* _Instructions for the task_
Copy the rows below verbatim, starting at the line that contains "PYTM15WAR: median 0.08, box" and continuing through the final row, with both ends included. Give those lines and nothing else.

BEGIN

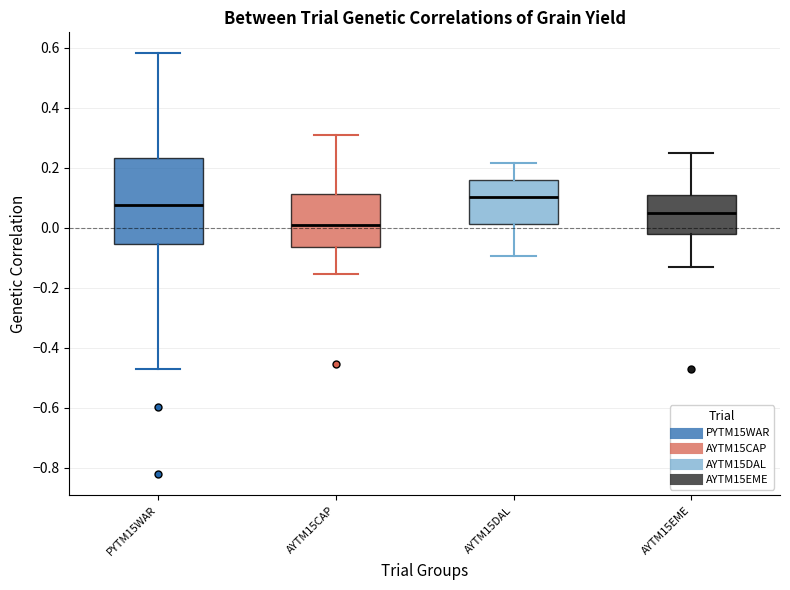

Reading left to right, read every box against the y-axis: the position of its median line, the range the box covers, and the ends of its whiskers. The values are not printed on the chart, so give them approximately, as read against the axis.

PYTM15WAR: median 0.08, box -0.06 to 0.24, whiskers -0.48 to 0.58
AYTM15CAP: median 0.00, box -0.06 to 0.12, whiskers -0.16 to 0.30
AYTM15DAL: median 0.10, box 0.02 to 0.16, whiskers -0.10 to 0.22
AYTM15EME: median 0.04, box -0.02 to 0.10, whiskers -0.12 to 0.24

END

* _Exercise solution_
PYTM15WAR: median 0.08, box -0.06 to 0.24, whiskers -0.48 to 0.58
AYTM15CAP: median 0.00, box -0.06 to 0.12, whiskers -0.16 to 0.30
AYTM15DAL: median 0.10, box 0.02 to 0.16, whiskers -0.10 to 0.22
AYTM15EME: median 0.04, box -0.02 to 0.10, whiskers -0.12 to 0.24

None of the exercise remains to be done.